2007-03-14, 17:15 | #91 |
Wtajemniczenie
Zarejestrowany: 2006-08
Lokalizacja: Gliwice
Wiadomości: 2 727
|
Dot.: wpadki podczas chodzenia na szpilkach!!!
Byłam na ślubie wychowawczyni.
Para młoda wychodzi z kościoła, wszystko ślicznie,pięknie, ludzie sypią grosikami. Oni tę kasę zbierają, a ja stoję z przyjaciółką obok pana kamerzysty, na takiej kratce, wychowawczyni nas woła żebyś my pomogły zbierać iiiii obcas utkwił w kratce ... nie muszę dodawać kto był w tym momencie filmowany? Walczyłam z butem 5 minut.. w końcu uległ.. Ale przynajmniej nauczycielka będzie mnie pamiętać do końca życia Już zawsze będę na jej płytce ślubnej.
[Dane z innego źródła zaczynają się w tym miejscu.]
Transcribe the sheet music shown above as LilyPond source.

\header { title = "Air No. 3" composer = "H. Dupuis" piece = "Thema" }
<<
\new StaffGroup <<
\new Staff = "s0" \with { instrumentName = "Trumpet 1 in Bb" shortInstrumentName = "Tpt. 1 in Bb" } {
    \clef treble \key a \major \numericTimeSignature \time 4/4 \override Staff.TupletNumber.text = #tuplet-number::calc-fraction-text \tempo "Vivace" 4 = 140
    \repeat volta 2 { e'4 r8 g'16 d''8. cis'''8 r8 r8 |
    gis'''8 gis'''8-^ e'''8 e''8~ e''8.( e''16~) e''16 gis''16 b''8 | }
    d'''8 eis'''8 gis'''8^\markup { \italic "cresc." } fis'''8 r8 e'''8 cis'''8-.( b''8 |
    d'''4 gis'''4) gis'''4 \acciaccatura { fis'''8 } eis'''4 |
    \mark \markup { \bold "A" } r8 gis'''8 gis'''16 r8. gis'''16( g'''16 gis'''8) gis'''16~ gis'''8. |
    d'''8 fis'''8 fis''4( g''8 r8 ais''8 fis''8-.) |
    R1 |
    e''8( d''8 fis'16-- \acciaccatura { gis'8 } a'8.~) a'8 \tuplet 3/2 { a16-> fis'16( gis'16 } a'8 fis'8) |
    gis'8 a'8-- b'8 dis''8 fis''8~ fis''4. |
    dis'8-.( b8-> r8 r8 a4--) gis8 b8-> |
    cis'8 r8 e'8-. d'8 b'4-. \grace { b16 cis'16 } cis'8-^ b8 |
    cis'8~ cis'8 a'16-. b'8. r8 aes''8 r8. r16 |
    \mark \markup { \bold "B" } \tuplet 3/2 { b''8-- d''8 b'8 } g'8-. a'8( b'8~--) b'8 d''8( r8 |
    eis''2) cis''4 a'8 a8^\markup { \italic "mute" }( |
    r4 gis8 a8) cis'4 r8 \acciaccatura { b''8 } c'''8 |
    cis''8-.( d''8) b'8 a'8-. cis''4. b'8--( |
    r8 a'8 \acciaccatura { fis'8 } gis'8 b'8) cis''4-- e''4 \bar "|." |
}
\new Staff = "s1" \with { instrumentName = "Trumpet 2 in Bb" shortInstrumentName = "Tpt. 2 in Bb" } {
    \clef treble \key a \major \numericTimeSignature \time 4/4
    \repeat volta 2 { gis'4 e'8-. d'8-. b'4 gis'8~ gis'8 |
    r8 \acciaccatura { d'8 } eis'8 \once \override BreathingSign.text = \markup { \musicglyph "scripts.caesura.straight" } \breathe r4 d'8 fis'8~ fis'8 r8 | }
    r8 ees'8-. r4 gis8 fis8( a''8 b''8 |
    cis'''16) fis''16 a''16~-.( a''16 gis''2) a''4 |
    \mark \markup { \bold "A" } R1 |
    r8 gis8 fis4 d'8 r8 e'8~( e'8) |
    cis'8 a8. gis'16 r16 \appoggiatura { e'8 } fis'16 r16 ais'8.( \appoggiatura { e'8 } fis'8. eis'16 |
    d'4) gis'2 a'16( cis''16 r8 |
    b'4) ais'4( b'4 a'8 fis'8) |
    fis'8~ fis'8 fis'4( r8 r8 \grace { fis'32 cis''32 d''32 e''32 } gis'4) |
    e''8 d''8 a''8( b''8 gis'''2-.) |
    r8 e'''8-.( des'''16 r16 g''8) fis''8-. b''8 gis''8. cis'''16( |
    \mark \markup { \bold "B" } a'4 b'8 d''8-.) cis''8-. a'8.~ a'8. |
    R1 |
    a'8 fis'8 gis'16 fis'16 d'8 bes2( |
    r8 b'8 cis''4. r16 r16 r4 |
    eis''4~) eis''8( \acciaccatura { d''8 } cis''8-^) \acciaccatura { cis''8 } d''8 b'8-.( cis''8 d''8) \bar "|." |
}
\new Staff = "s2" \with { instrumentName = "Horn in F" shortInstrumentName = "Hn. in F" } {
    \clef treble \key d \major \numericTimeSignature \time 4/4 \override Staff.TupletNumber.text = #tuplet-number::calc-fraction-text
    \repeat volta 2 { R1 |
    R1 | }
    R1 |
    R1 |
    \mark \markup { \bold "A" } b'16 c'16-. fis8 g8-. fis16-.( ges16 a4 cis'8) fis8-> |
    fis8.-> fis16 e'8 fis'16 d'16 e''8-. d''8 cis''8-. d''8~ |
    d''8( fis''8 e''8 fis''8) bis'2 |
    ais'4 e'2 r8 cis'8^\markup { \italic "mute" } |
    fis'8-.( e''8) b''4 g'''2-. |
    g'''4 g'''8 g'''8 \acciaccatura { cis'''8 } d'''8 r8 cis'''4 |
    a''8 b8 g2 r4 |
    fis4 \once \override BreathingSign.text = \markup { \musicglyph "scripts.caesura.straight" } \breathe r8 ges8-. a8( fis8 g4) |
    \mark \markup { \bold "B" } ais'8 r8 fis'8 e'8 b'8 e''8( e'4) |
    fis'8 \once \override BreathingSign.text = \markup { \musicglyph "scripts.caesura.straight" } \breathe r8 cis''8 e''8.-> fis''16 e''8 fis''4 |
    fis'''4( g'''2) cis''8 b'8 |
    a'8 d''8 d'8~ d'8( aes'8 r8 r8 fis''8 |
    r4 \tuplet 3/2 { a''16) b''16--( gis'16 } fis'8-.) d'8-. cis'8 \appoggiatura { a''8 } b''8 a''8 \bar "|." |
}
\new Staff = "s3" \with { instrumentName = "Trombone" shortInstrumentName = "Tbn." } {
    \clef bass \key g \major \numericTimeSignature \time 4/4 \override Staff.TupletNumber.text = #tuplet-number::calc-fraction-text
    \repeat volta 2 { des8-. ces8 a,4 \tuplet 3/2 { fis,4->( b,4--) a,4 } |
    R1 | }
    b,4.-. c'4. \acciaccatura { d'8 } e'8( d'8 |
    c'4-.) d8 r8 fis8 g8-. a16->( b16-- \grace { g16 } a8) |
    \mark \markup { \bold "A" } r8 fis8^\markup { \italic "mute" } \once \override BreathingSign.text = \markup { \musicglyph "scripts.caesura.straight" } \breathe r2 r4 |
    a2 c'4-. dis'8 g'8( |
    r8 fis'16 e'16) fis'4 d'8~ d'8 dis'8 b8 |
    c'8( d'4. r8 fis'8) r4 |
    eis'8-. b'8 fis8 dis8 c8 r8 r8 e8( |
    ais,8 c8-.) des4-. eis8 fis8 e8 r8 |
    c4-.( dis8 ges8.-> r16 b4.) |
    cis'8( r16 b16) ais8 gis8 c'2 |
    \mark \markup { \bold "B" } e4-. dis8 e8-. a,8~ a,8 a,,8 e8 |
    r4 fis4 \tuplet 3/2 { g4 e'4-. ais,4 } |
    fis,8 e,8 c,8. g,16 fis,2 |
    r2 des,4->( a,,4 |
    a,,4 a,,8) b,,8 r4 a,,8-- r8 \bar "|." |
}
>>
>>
Ja i mój but.
__________________
"W trudnej sytuacji życiowej nie masz lepszego sposobu na znalezienie ratunku, niż zwrócić się do Prawdziwego Mężczyzny w tonacji Zbolałego Kurczątka. " |
2007-03-14, 20:26 | #92 |
Zadomowienie
Zarejestrowany: 2006-07
Lokalizacja: mazowieckie
Wiadomości: 1 244
|
Dot.: wpadki podczas chodzenia na szpilkach!!!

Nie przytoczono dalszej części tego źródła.